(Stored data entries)

____

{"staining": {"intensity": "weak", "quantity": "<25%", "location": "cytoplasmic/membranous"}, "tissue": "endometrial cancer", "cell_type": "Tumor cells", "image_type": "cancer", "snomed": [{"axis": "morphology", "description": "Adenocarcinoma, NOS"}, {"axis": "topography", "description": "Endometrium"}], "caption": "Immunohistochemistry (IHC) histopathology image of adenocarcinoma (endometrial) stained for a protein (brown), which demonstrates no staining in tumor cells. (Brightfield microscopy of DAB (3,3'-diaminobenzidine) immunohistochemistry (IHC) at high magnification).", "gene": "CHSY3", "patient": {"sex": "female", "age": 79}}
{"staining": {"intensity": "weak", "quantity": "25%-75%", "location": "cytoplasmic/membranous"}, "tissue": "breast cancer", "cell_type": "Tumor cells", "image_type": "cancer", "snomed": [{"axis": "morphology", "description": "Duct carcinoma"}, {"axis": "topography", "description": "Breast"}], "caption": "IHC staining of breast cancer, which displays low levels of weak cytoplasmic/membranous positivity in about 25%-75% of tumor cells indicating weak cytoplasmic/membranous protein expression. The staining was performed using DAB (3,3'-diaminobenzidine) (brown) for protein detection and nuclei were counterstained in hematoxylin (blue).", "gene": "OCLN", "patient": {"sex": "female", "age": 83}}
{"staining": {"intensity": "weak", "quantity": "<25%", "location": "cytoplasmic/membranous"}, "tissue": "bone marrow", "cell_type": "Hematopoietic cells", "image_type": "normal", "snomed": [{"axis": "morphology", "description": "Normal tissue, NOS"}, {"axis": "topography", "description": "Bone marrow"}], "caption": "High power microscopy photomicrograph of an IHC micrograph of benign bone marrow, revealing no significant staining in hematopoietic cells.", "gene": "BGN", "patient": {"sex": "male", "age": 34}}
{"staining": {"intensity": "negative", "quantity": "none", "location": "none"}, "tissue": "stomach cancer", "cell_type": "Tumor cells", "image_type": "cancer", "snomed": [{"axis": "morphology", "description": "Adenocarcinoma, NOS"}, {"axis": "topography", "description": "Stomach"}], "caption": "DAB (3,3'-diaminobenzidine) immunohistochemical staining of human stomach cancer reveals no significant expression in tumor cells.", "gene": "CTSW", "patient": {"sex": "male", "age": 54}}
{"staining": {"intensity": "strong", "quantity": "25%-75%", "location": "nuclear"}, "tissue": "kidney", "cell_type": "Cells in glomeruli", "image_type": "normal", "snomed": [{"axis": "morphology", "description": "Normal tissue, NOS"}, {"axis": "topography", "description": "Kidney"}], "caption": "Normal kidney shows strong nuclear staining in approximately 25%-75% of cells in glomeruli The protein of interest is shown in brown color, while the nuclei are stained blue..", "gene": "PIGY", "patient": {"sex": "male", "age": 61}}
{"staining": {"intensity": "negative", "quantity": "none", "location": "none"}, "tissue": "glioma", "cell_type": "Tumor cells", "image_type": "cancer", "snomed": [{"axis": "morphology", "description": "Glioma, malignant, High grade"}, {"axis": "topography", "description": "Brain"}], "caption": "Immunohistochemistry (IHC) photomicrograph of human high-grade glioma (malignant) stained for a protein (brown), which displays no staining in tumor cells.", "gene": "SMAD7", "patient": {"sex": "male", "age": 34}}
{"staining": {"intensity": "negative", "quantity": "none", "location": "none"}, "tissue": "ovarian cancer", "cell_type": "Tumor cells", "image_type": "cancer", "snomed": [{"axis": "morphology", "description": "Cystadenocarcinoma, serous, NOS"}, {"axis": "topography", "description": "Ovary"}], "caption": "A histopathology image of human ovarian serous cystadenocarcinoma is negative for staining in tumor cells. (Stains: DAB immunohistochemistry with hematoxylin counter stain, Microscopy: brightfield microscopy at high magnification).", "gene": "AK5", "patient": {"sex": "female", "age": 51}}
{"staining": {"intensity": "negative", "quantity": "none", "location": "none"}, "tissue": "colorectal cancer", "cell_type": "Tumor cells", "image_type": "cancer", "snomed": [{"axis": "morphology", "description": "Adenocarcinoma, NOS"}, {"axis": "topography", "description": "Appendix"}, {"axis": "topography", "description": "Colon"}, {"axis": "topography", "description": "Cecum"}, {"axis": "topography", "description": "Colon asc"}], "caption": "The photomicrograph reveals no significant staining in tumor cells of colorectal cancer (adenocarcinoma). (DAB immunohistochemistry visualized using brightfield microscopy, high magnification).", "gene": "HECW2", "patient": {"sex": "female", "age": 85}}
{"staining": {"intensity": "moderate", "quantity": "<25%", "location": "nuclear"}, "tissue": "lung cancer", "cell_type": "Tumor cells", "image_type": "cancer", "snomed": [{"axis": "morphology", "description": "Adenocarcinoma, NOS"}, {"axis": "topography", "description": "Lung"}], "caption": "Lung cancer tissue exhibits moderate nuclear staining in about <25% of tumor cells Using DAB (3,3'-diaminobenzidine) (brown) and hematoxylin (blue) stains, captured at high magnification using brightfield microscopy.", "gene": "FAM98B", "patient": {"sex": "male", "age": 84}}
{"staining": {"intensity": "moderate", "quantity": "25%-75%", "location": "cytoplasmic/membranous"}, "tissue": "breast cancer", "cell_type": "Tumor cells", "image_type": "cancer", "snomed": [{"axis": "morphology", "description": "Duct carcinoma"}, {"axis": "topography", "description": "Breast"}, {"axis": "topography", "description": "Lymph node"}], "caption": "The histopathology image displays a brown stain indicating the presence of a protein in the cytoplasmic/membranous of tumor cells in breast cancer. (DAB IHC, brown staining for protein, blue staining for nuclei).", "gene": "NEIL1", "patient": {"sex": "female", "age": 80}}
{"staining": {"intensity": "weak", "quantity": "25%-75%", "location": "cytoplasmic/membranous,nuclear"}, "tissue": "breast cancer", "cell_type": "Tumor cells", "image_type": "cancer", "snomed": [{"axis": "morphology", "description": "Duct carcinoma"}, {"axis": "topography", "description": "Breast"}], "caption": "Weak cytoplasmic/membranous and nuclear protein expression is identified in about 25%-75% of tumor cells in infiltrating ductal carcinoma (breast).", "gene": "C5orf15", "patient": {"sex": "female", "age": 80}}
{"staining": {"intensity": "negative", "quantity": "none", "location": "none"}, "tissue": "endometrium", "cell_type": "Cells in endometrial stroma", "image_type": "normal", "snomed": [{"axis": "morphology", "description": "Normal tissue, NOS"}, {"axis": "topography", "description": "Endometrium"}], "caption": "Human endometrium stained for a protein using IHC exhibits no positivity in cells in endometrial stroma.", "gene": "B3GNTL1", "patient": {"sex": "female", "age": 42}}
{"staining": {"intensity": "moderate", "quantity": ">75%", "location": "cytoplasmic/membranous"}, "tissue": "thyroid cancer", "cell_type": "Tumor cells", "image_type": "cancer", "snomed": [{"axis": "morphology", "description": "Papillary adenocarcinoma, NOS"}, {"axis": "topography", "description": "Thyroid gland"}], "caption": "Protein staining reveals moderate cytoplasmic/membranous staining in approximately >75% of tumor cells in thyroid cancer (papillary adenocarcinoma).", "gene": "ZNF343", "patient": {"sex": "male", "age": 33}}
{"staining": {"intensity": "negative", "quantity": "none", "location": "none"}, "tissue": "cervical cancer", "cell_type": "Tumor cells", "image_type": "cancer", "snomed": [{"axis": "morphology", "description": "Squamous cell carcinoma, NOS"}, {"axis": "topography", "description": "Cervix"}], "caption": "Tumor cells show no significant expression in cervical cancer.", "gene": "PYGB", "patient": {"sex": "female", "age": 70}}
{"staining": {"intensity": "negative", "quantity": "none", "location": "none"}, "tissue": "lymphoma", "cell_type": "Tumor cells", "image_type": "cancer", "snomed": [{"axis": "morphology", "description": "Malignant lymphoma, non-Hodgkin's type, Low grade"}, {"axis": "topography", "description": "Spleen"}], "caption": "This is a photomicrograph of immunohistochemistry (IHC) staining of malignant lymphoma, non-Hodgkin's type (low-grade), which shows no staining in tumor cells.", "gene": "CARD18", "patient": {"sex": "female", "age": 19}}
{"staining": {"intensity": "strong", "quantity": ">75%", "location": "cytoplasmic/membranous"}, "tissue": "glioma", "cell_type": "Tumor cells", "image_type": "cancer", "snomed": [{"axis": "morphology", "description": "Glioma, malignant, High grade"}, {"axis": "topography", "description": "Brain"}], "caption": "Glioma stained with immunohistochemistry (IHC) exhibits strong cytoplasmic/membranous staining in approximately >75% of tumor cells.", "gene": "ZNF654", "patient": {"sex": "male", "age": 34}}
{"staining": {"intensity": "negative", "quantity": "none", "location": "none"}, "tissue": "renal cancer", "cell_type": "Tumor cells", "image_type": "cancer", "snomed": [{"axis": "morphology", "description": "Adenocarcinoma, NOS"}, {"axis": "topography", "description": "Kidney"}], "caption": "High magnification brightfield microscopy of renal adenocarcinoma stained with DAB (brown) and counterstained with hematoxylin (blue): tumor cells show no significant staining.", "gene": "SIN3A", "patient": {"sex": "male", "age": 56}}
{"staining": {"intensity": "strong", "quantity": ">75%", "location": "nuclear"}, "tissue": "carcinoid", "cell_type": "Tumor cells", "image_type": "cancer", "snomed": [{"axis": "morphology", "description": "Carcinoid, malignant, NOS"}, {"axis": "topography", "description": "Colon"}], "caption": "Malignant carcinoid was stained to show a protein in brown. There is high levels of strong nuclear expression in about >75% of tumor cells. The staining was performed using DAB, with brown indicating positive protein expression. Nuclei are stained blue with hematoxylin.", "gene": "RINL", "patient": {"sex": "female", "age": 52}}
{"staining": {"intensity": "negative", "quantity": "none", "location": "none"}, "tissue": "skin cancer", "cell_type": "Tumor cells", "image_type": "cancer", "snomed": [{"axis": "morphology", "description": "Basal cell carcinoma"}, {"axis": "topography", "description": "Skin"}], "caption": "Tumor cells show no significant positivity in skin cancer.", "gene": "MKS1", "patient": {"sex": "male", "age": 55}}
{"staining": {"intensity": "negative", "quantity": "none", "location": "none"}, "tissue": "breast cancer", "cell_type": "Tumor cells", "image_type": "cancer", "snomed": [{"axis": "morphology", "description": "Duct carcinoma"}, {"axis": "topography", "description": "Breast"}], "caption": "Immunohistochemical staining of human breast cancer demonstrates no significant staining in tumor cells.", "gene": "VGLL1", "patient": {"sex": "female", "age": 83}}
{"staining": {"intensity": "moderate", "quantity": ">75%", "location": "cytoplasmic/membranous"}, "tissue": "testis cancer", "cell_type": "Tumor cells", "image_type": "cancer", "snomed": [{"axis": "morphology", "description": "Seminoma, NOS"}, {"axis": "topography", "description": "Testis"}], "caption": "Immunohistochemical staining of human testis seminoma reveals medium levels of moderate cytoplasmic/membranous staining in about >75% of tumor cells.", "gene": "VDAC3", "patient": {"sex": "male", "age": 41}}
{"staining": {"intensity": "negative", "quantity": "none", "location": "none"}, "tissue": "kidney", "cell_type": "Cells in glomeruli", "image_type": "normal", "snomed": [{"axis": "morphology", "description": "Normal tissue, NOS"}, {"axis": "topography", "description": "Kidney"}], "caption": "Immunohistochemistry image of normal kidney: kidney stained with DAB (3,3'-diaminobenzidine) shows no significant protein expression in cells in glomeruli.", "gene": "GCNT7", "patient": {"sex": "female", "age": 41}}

____

Exercise aim - Every line from the one containing "of human breast" through the last line of the entries must be written out verbatim, and no other line.

Output below -
{"staining": {"intensity": "negative", "quantity": "none", "location": "none"}, "tissue": "breast cancer", "cell_type": "Tumor cells", "image_type": "cancer", "snomed": [{"axis": "morphology", "description": "Duct carcinoma"}, {"axis": "topography", "description": "Breast"}], "caption": "Immunohistochemical staining of human breast cancer demonstrates no significant staining in tumor cells.", "gene": "VGLL1", "patient": {"sex": "female", "age": 83}}
{"staining": {"intensity": "moderate", "quantity": ">75%", "location": "cytoplasmic/membranous"}, "tissue": "testis cancer", "cell_type": "Tumor cells", "image_type": "cancer", "snomed": [{"axis": "morphology", "description": "Seminoma, NOS"}, {"axis": "topography", "description": "Testis"}], "caption": "Immunohistochemical staining of human testis seminoma reveals medium levels of moderate cytoplasmic/membranous staining in about >75% of tumor cells.", "gene": "VDAC3", "patient": {"sex": "male", "age": 41}}
{"staining": {"intensity": "negative", "quantity": "none", "location": "none"}, "tissue": "kidney", "cell_type": "Cells in glomeruli", "image_type": "normal", "snomed": [{"axis": "morphology", "description": "Normal tissue, NOS"}, {"axis": "topography", "description": "Kidney"}], "caption": "Immunohistochemistry image of normal kidney: kidney stained with DAB (3,3'-diaminobenzidine) shows no significant protein expression in cells in glomeruli.", "gene": "GCNT7", "patient": {"sex": "female", "age": 41}}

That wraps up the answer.